Exercise
What you return should match every record exactly, with the images removed.

-- Supplied records follows --

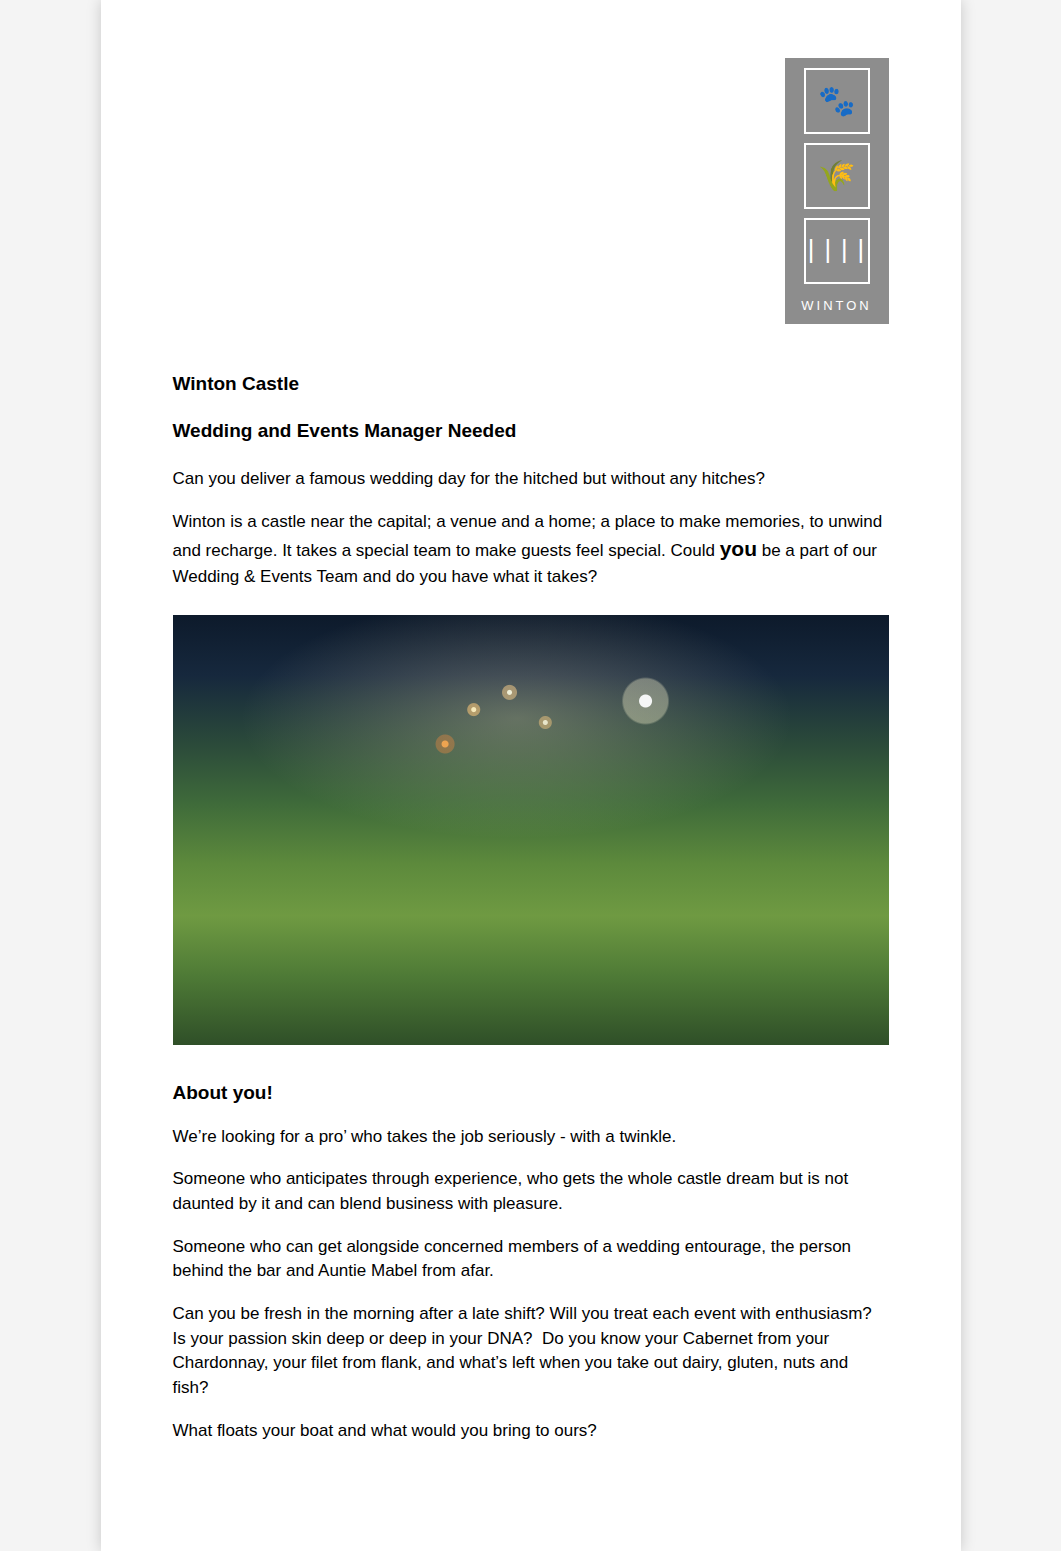🐾
🌾
||||
WINTON
Winton Castle
Wedding and Events Manager Needed
Can you deliver a famous wedding day for the hitched but without any hitches?
Winton is a castle near the capital; a venue and a home; a place to make memories, to unwind and recharge. It takes a special team to make guests feel special. Could you be a part of our Wedding & Events Team and do you have what it takes?
About you!
We’re looking for a pro’ who takes the job seriously - with a twinkle.
Someone who anticipates through experience, who gets the whole castle dream but is not daunted by it and can blend business with pleasure.
Someone who can get alongside concerned members of a wedding entourage, the person behind the bar and Auntie Mabel from afar.
Can you be fresh in the morning after a late shift? Will you treat each event with enthusiasm? Is your passion skin deep or deep in your DNA? Do you know your Cabernet from your Chardonnay, your filet from flank, and what’s left when you take out dairy, gluten, nuts and fish?
What floats your boat and what would you bring to ours?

-- Supplied records concluded --

Result of the exercise
🐾
🌾
||||
WINTON
Winton Castle
Wedding and Events Manager Needed
Can you deliver a famous wedding day for the hitched but without any hitches?
Winton is a castle near the capital; a venue and a home; a place to make memories, to unwind and recharge. It takes a special team to make guests feel special. Could you be a part of our Wedding & Events Team and do you have what it takes?
About you!
We’re looking for a pro’ who takes the job seriously - with a twinkle.
Someone who anticipates through experience, who gets the whole castle dream but is not daunted by it and can blend business with pleasure.
Someone who can get alongside concerned members of a wedding entourage, the person behind the bar and Auntie Mabel from afar.
Can you be fresh in the morning after a late shift? Will you treat each event with enthusiasm? Is your passion skin deep or deep in your DNA? Do you know your Cabernet from your Chardonnay, your filet from flank, and what’s left when you take out dairy, gluten, nuts and fish?
What floats your boat and what would you bring to ours?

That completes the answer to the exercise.